[SELECTED PASSAGE Boundary: Start]

Reputation: 927
Given the following folder structure (with the size in bytes in parenthesis):
- dir
- f1.txt (1754)
- f2.txt (9811)
When I run gzip -r dir
, I get:
- dir
- f1.txt.gz (654)
- f2.txt.gz (804)
Now when I do tar -cf dir.tar dir
(where dir
contains the compressed files), I expect the size of dir.tar
to be roughly 654 + 804 = 1450
. But it turns out that it is 10240, which is the size of the f1.txt + f2.txt
! Why???
Upvotes: 0
Views: 111
Reputation: 3735
Let's work through an example to confirm what you are seeing.
Here I have a directory, x
, with two files.
# ls -l x
total 12
-rw-r--r-- 1 root root 3902 Jan 30 17:00 log1.txt
-rw-r--r-- 1 root root 7518 Jan 30 17:00 log.txt
Compress the files
# gzip -9v x/*
x/log1.txt: 90.6% -- replaced with x/log1.txt.gz
x/log.txt: 84.5% -- replaced with x/log.txt.gz
Confirm that compression has worked
# ls -l x
total 8
-rw-r--r-- 1 root root 392 Jan 30 17:00 log1.txt.gz
-rw-r--r-- 1 root root 1195 Jan 30 17:00 log.txt.gz
Put the files into a tar, x.tar
# tar cvf x.tar x
x/
x/log1.txt.gz
x/log.txt.gz
and check the resulting size. I got 10240
as well.
# ls -l x.tar
-rw-r--r-- 1 root root 10240 Jan 31 09:02 x.tar
The reason is quite simple - the tar format works in fixed block sizes, so there will be a lot of padding will NULL bytes. See here for the gory details. For small file sizes like this these padding bytes will dominate. If you look at a hex dump of this tar file it contains mostly NULL padding bytes.
This is why it is better to put the uncompressed version of the files into the tar, then compress that.
Here is an example.
Put the uncompressed files into x.tar
# ls -l x
total 12
-rw-r--r-- 1 root root 3902 Jan 30 17:00 log1.txt
-rw-r--r-- 1 root root 7518 Jan 30 17:00 log.txt
# tar cvf x.tar x
x/
x/log1.txt
x/log.txt
# ls -l x.tar
-rw-r--r-- 1 root root 20480 Jan 31 09:06 x.tar
Now compress the tar file. 1761
bytes is a lot better.
# gzip -9v x.tar
x.tar: 91.7% -- replaced with x.tar.gz
# ls -l x.tar.gz
-rw-r--r-- 1 root root 1761 Jan 31 09:06 x.tar.gz
Upvotes: 2
Reputation: 690
It seems you generate tar file for both original and compressed files. To make it sure, you can list the tar file contents.
tar -tf dir.tar.gz
Simply you can tar + gzip directory as bellow:
tar -zcvf dir.tar.gz dir/
Hope this helps.
Upvotes: 0

[SELECTED PASSAGE Boundary: End]
[RECORD EXCERPTS Boundary: Start]

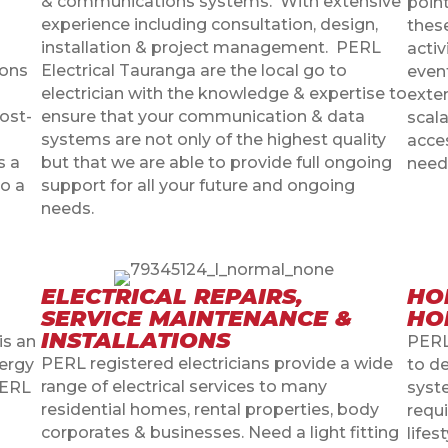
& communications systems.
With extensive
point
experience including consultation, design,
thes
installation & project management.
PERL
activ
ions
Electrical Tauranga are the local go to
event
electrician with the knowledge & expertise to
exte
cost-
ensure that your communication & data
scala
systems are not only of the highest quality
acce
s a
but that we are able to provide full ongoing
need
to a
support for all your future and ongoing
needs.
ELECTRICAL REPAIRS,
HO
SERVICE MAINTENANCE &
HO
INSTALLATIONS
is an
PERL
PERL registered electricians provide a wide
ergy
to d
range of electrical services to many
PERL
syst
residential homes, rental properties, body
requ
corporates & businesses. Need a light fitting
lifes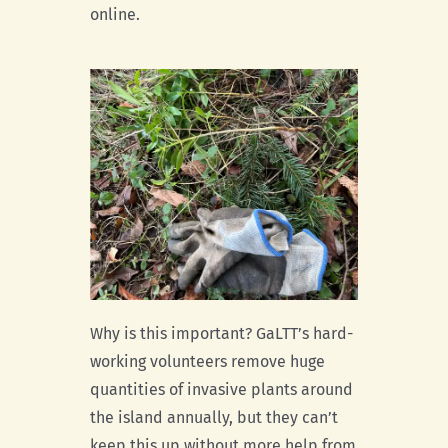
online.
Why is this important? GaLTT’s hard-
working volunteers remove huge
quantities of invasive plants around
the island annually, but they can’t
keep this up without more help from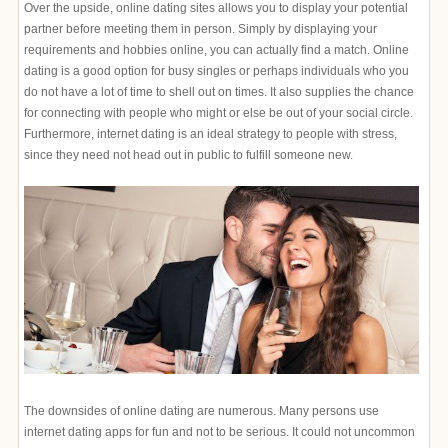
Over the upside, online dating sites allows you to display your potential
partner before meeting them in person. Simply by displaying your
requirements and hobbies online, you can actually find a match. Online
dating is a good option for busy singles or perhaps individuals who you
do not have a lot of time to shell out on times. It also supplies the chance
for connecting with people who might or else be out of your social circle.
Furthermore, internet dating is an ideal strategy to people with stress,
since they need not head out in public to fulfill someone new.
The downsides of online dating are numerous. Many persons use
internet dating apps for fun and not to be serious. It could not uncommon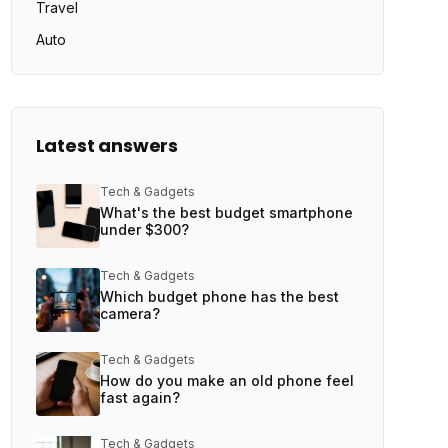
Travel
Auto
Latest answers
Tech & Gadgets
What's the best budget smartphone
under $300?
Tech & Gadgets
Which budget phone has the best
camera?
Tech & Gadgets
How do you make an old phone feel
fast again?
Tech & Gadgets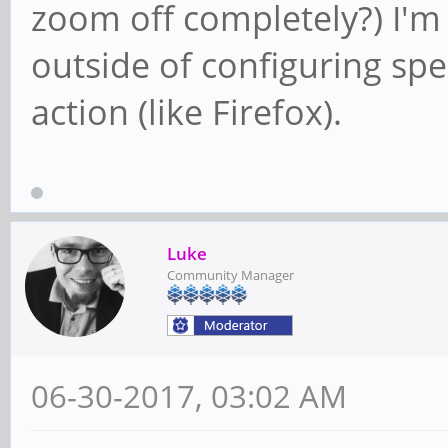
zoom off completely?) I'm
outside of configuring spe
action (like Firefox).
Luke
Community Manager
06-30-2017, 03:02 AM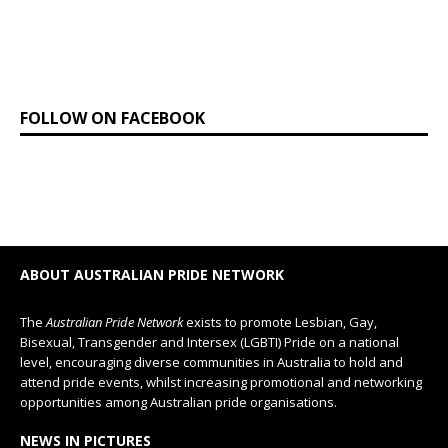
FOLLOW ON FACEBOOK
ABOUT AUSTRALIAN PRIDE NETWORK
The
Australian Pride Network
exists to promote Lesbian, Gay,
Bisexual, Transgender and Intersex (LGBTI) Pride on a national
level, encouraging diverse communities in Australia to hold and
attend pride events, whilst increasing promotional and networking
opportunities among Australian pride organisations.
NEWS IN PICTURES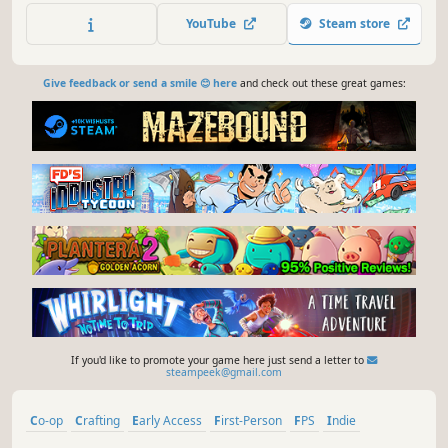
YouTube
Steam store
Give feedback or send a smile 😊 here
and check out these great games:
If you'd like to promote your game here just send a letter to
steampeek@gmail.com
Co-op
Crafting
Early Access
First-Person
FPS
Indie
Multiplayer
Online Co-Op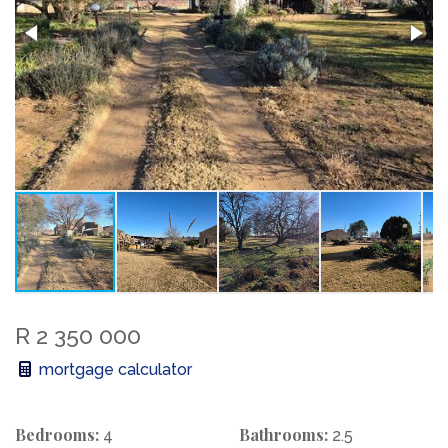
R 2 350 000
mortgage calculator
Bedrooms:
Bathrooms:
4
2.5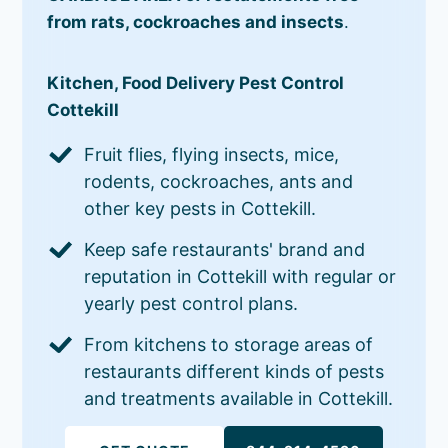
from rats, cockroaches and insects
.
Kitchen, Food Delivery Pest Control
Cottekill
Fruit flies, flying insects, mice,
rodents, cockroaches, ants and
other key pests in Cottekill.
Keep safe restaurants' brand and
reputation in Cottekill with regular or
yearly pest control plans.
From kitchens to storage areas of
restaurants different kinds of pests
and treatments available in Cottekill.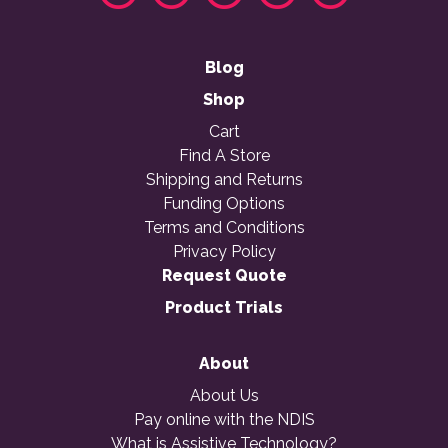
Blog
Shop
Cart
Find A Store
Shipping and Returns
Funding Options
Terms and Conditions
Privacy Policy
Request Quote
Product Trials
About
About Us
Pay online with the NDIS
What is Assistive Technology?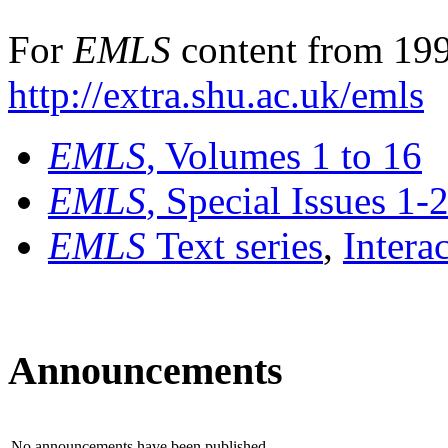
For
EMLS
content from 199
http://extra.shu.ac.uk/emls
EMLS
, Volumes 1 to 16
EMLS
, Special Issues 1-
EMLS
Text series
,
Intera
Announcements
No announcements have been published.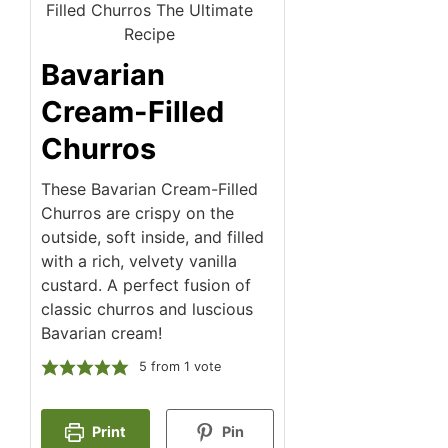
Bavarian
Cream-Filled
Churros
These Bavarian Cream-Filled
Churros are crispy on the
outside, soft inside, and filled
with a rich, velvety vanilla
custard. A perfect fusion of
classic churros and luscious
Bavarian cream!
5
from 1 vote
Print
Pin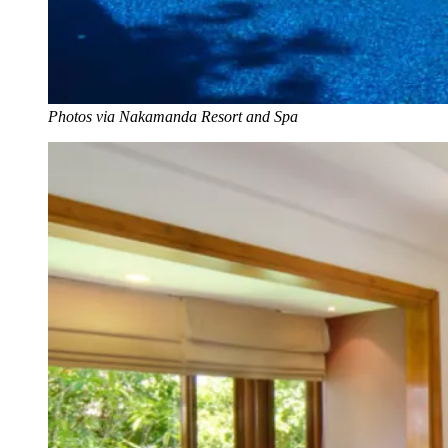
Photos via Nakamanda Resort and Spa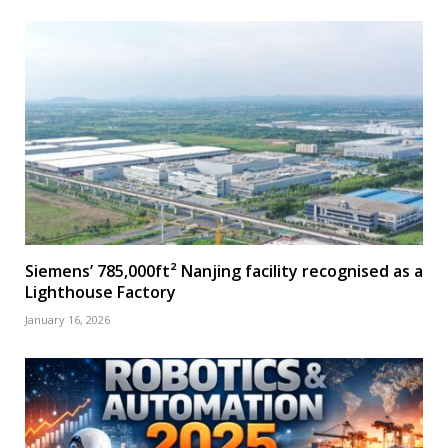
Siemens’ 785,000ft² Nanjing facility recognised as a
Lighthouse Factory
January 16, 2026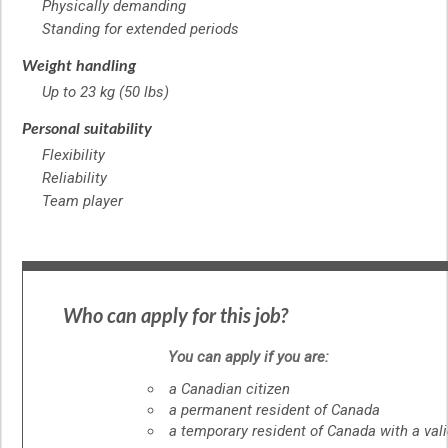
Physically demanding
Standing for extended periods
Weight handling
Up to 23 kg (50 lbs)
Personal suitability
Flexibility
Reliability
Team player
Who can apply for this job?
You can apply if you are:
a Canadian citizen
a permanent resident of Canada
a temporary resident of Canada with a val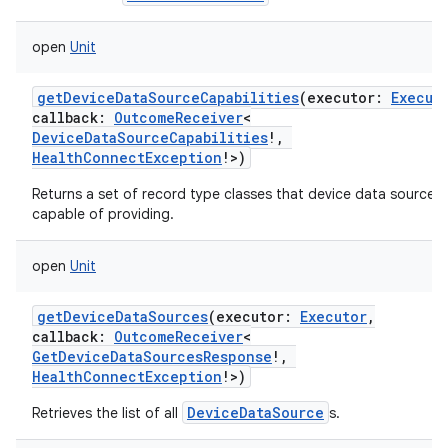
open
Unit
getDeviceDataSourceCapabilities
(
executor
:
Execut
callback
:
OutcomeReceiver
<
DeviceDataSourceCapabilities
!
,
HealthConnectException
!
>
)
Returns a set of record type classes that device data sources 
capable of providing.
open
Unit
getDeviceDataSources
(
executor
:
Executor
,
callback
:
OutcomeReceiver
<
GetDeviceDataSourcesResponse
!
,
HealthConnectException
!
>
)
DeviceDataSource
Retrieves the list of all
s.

[RECORD EXCERPTS Boundary: End]

Write out the stretch of the forum thread on tar archive size from "Now when I do" through "with two files.". The records stand apart from the forum thread on tar archive size.

SOLVED EXERCISE:
Now when I do tar -cf dir.tar dir
(where dir
contains the compressed files), I expect the size of dir.tar
to be roughly 654 + 804 = 1450
. But it turns out that it is 10240, which is the size of the f1.txt + f2.txt
! Why???
Upvotes: 0
Views: 111
Reputation: 3735
Let's work through an example to confirm what you are seeing.
Here I have a directory, x
, with two files.